> **Records from a data collection**
----
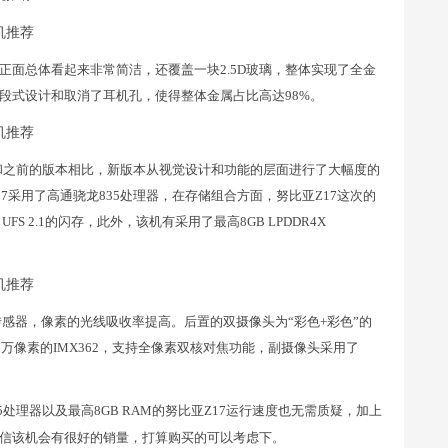
正面总体看起来非常简洁，还覆盖一块2.5D玻璃，整体实现了全金
段式设计和取消了耳机孔，使得整体金属占比高达98%。
 UI 5.0，和之前的版本相比，新版本从视觉设计和功能的层面进行了大幅度的
7采用了高通骁龙835处理器，在存储组合方面，努比亚Z17这次的
 UFS 2.1的闪存，此外，该机有采用了最高8GB LPDDR4X
LL传感器，像素的光线吸收率提高。后置的双摄像头为“彩色+彩色”的
万像素的IMX362，支持全像素双核对焦功能，副摄像头采用了
。
处理器以及最高8GB RAM的努比亚Z17运行速度也无需质疑，加上
信该机会有很好的销量，打算购买的可以考虑下。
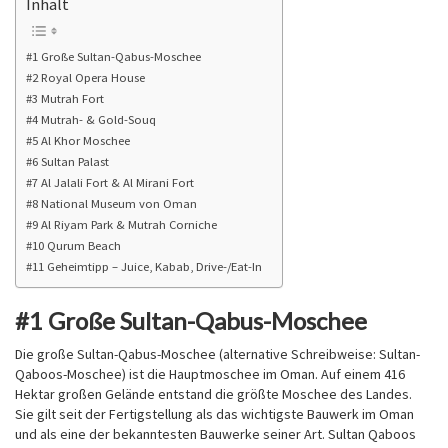
Inhalt
#1 Große Sultan-Qabus-Moschee
#2 Royal Opera House
#3 Mutrah Fort
#4 Mutrah- & Gold-Souq
#5 Al Khor Moschee
#6 Sultan Palast
#7 Al Jalali Fort & Al Mirani Fort
#8 National Museum von Oman
#9 Al Riyam Park & Mutrah Corniche
#10 Qurum Beach
#11 Geheimtipp – Juice, Kabab, Drive-/Eat-In
#1 Große Sultan-Qabus-Moschee
Die große Sultan-Qabus-Moschee (alternative Schreibweise: Sultan-
Qaboos-Moschee) ist die Hauptmoschee im Oman. Auf einem 416
Hektar großen Gelände entstand die größte Moschee des Landes.
Sie gilt seit der Fertigstellung als das wichtigste Bauwerk im Oman
und als eine der bekanntesten Bauwerke seiner Art. Sultan Qaboos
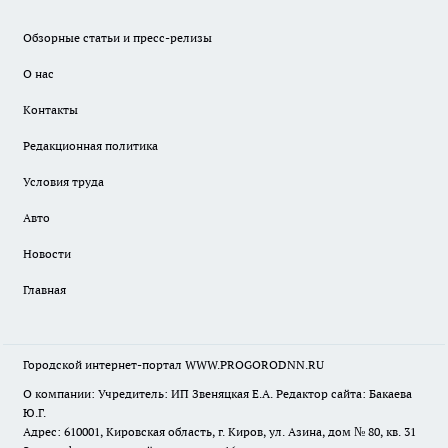
Обзорные статьи и пресс-релизы
О нас
Контакты
Редакционная политика
Условия труда
Авто
Новости
Главная
Городской интернет-портал WWW.PROGORODNN.RU
О компании: Учредитель: ИП Звеняцкая Е.А. Редактор сайта: Бакаева
Ю.Г.
Адрес: 610001, Кировская область, г. Киров, ул. Азина, дом № 80, кв. 31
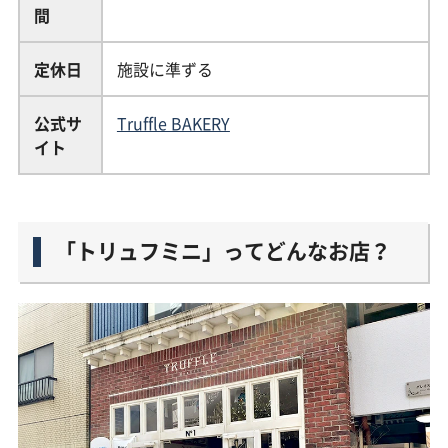
間
定休日
施設に準ずる
公式サ
Truffle BAKERY
イト
「トリュフミニ」ってどんなお店？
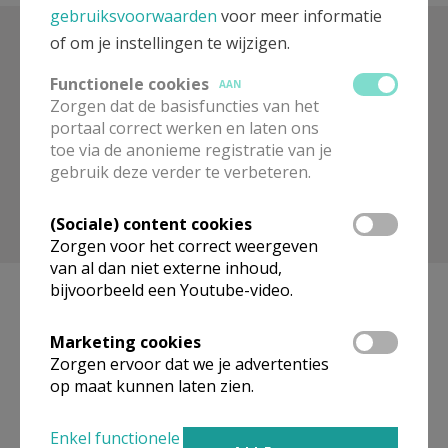
gebruiksvoorwaarden
voor meer informatie
of om je instellingen te wijzigen.
Zoek op trefwoord
Functionele cookies
AAN
Zorgen dat de basisfuncties van het
portaal correct werken en laten ons
toe via de anonieme registratie van je
gebruik deze verder te verbeteren.
(Sociale) content cookies
Toon meer filters
Zorgen voor het correct weergeven
van al dan niet externe inhoud,
bijvoorbeeld een Youtube-video.
Marketing cookies
Geen artikels gevonden.
Zorgen ervoor dat we je advertenties
op maat kunnen laten zien.
Pagina's
Enkel functionele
----
Copy all of the data above exactly. Leave out every picture.

正面总体看起来非常简洁，还覆盖一块2.5D玻璃，整体实现了全金
段式设计和取消了耳机孔，使得整体金属占比高达98%。
 UI 5.0，和之前的版本相比，新版本从视觉设计和功能的层面进行了大幅度的
7采用了高通骁龙835处理器，在存储组合方面，努比亚Z17这次的
 UFS 2.1的闪存，此外，该机有采用了最高8GB LPDDR4X
LL传感器，像素的光线吸收率提高。后置的双摄像头为“彩色+彩色”的
万像素的IMX362，支持全像素双核对焦功能，副摄像头采用了
。
处理器以及最高8GB RAM的努比亚Z17运行速度也无需质疑，加上
信该机会有很好的销量，打算购买的可以考虑下。
Inhalt
#1 Große Sultan-Qabus-Moschee
#2 Royal Opera House
#3 Mutrah Fort
#4 Mutrah- & Gold-Souq
#5 Al Khor Moschee
#6 Sultan Palast
#7 Al Jalali Fort & Al Mirani Fort
#8 National Museum von Oman
#9 Al Riyam Park & Mutrah Corniche
#10 Qurum Beach
#11 Geheimtipp – Juice, Kabab, Drive-/Eat-In
#1 Große Sultan-Qabus-Moschee
Die große Sultan-Qabus-Moschee (alternative Schreibweise: Sultan-
Qaboos-Moschee) ist die Hauptmoschee im Oman. Auf einem 416
Hektar großen Gelände entstand die größte Moschee des Landes.
Sie gilt seit der Fertigstellung als das wichtigste Bauwerk im Oman
und als eine der bekanntesten Bauwerke seiner Art. Sultan Qaboos
Обзорные статьи и пресс-релизы
О нас
Контакты
Редакционная политика
Условия труда
Авто
Новости
Главная
Городской интернет-портал WWW.PROGORODNN.RU
О компании: Учредитель: ИП Звеняцкая Е.А. Редактор сайта: Бакаева
Ю.Г.
Адрес: 610001, Кировская область, г. Киров, ул. Азина, дом № 80, кв. 31
間
定休日
施設に準ずる
公式サ
Truffle BAKERY
イト
「トリュフミニ」ってどんなお店？
gebruiksvoorwaarden
voor meer informatie
of om je instellingen te wijzigen.
Zoek op trefwoord
Functionele cookies
AAN
Zorgen dat de basisfuncties van het
portaal correct werken en laten ons
toe via de anonieme registratie van je
gebruik deze verder te verbeteren.
(Sociale) content cookies
Toon meer filters
Zorgen voor het correct weergeven
van al dan niet externe inhoud,
bijvoorbeeld een Youtube-video.
Marketing cookies
Geen artikels gevonden.
Zorgen ervoor dat we je advertenties
op maat kunnen laten zien.
Pagina's
Enkel functionele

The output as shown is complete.